INFORMATION GIVEN:
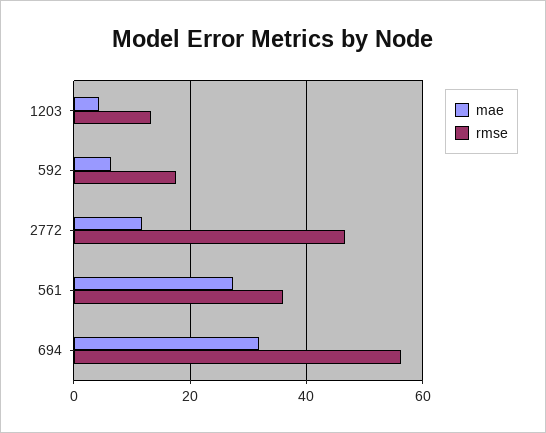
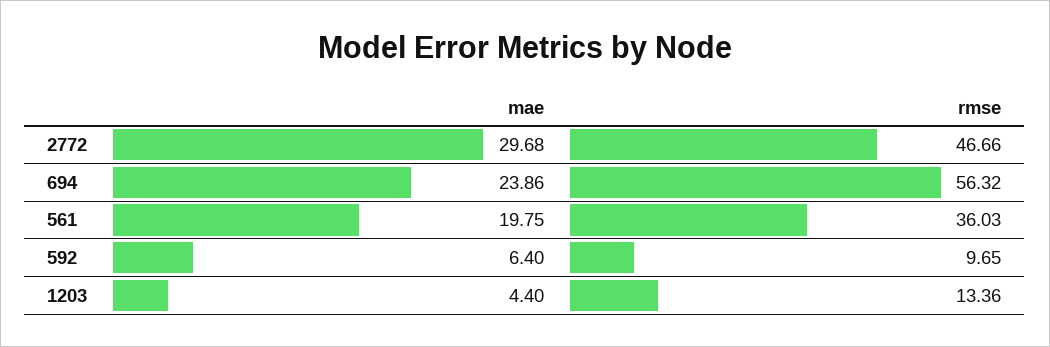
  {
    "mae": {
      "1203": 4.4,
      "592": 6.4,
-     "2772": 12,
+     "2772": 29.68,
-     "561": 28,
+     "561": 19.75,
-     "694": 32
+     "694": 23.86
    },
    "rmse": {
      "1203": 13.36,
-     "592": 18,
+     "592": 9.65,
      "2772": 46.66,
      "561": 36.03,
      "694": 56.32
    }
  }

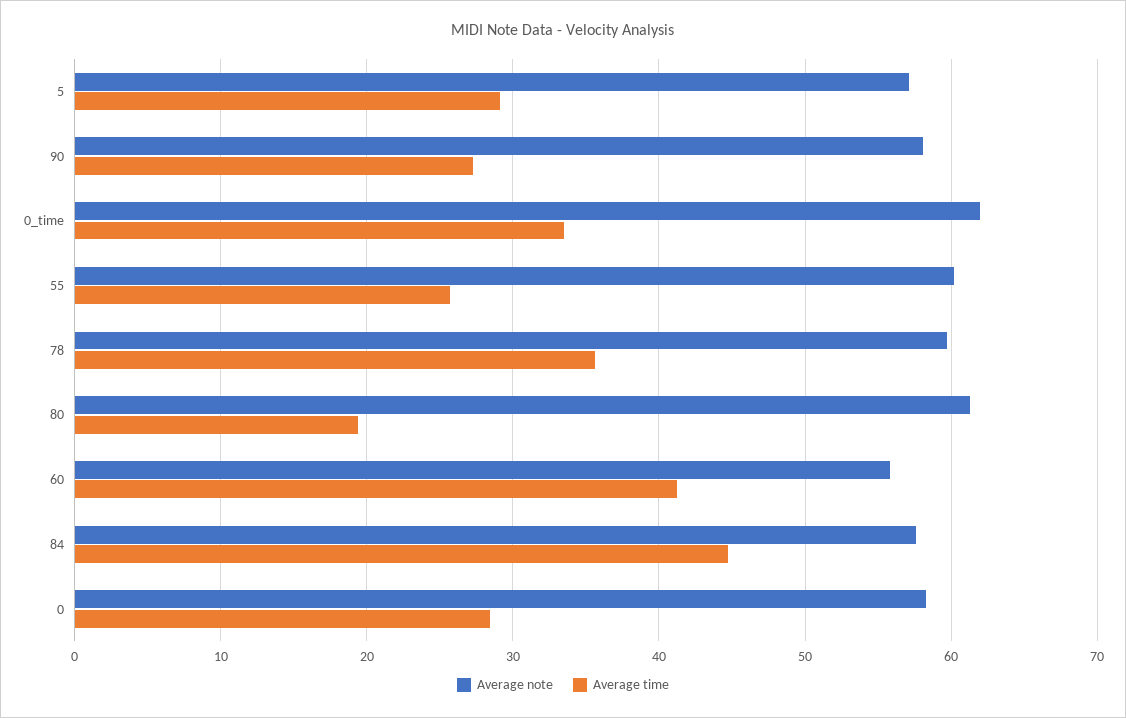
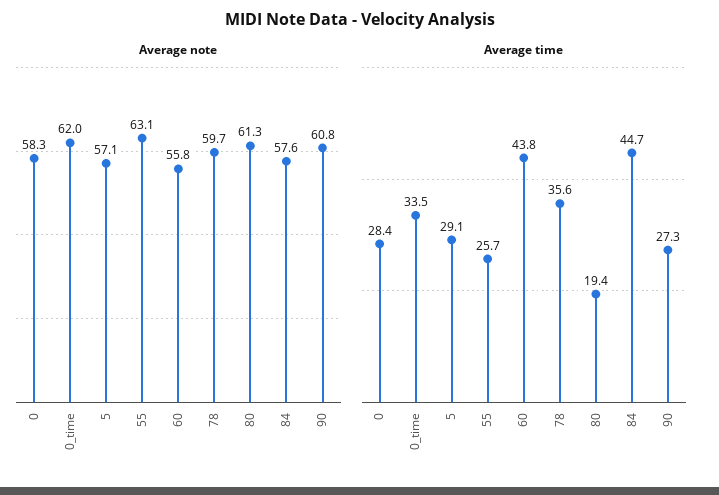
  {
    "Average note": {
      "5": 57.1,
-     "90": 58,
+     "90": 60.8,
      "0_time": 62,
-     "55": 60,
+     "55": 63.1,
      "78": 59.7,
      "80": 61.3,
      "60": 55.8,
      "84": 57.6,
      "0": 58.3
    },
    "Average time": {
      "5": 29.1,
      "90": 27.3,
      "0_time": 33.5,
      "55": 25.7,
      "78": 35.6,
      "80": 19.4,
-     "60": 41,
+     "60": 43.8,
      "84": 44.7,
      "0": 28.4
    }
  }

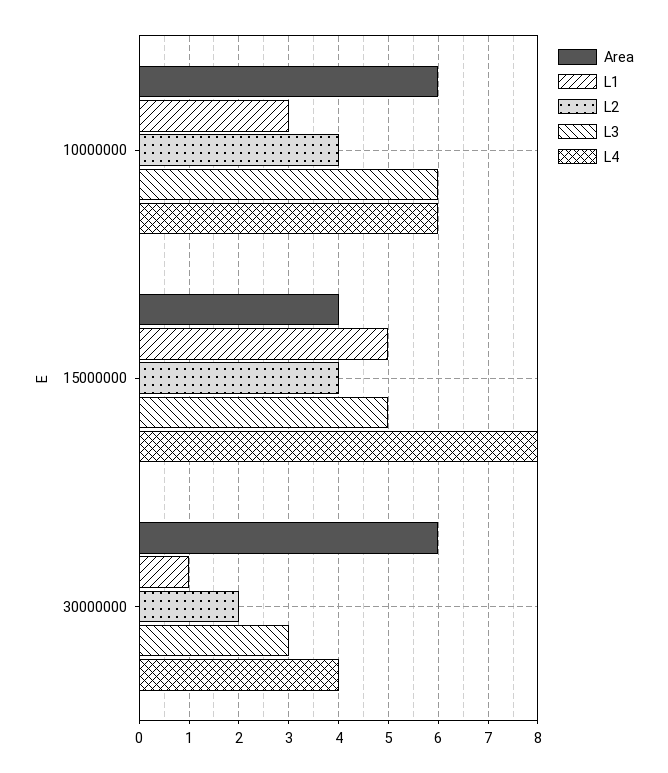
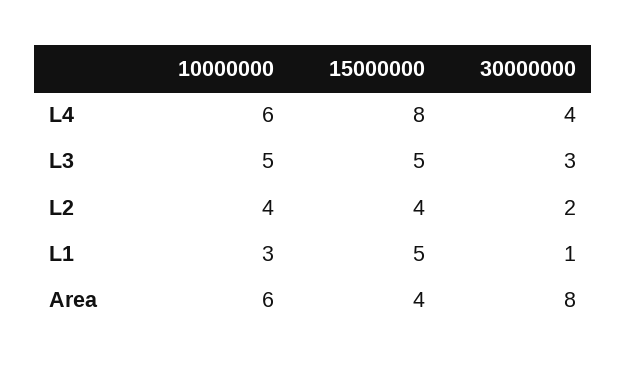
  {
    "Area": {
      "10000000": 6,
      "15000000": 4,
-     "30000000": 6
+     "30000000": 8
    },
    "L1": {
      "10000000": 3,
      "15000000": 5,
      "30000000": 1
    },
    "L2": {
      "10000000": 4,
      "15000000": 4,
      "30000000": 2
    },
    "L3": {
-     "10000000": 6,
+     "10000000": 5,
      "15000000": 5,
      "30000000": 3
    },
    "L4": {
      "10000000": 6,
      "15000000": 8,
      "30000000": 4
    }
  }

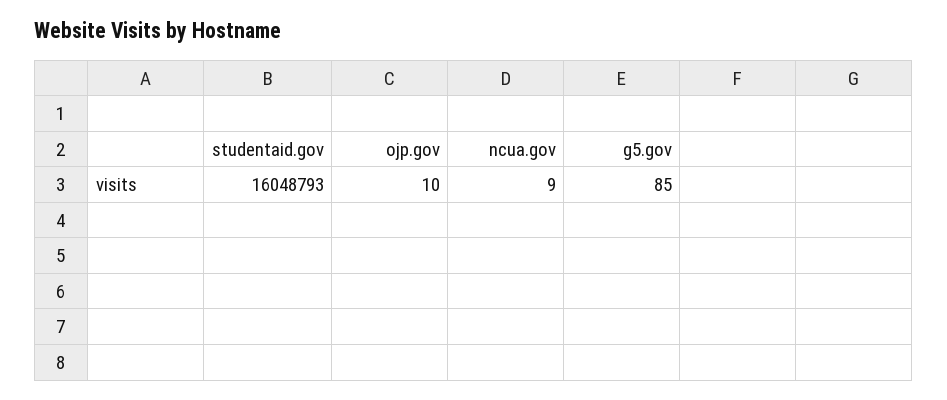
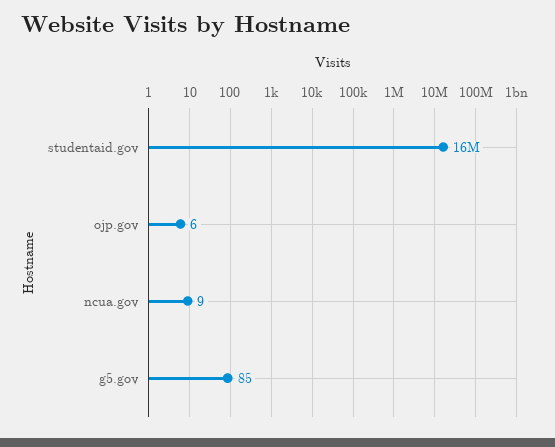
  {
    "studentaid.gov": 16048793,
-   "ojp.gov": 10,
+   "ojp.gov": 6,
    "ncua.gov": 9,
    "g5.gov": 85
  }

TASK ITEM:
Copy the listing exactly. No images belong in the copy.

SOLUTION TO THIS TASK:
  {
    "mae": {
      "1203": 4.4,
      "592": 6.4,
-     "2772": 12,
+     "2772": 29.68,
-     "561": 28,
+     "561": 19.75,
-     "694": 32
+     "694": 23.86
    },
    "rmse": {
      "1203": 13.36,
-     "592": 18,
+     "592": 9.65,
      "2772": 46.66,
      "561": 36.03,
      "694": 56.32
    }
  }

  {
    "Average note": {
      "5": 57.1,
-     "90": 58,
+     "90": 60.8,
      "0_time": 62,
-     "55": 60,
+     "55": 63.1,
      "78": 59.7,
      "80": 61.3,
      "60": 55.8,
      "84": 57.6,
      "0": 58.3
    },
    "Average time": {
      "5": 29.1,
      "90": 27.3,
      "0_time": 33.5,
      "55": 25.7,
      "78": 35.6,
      "80": 19.4,
-     "60": 41,
+     "60": 43.8,
      "84": 44.7,
      "0": 28.4
    }
  }

  {
    "Area": {
      "10000000": 6,
      "15000000": 4,
-     "30000000": 6
+     "30000000": 8
    },
    "L1": {
      "10000000": 3,
      "15000000": 5,
      "30000000": 1
    },
    "L2": {
      "10000000": 4,
      "15000000": 4,
      "30000000": 2
    },
    "L3": {
-     "10000000": 6,
+     "10000000": 5,
      "15000000": 5,
      "30000000": 3
    },
    "L4": {
      "10000000": 6,
      "15000000": 8,
      "30000000": 4
    }
  }

  {
    "studentaid.gov": 16048793,
-   "ojp.gov": 10,
+   "ojp.gov": 6,
    "ncua.gov": 9,
    "g5.gov": 85
  }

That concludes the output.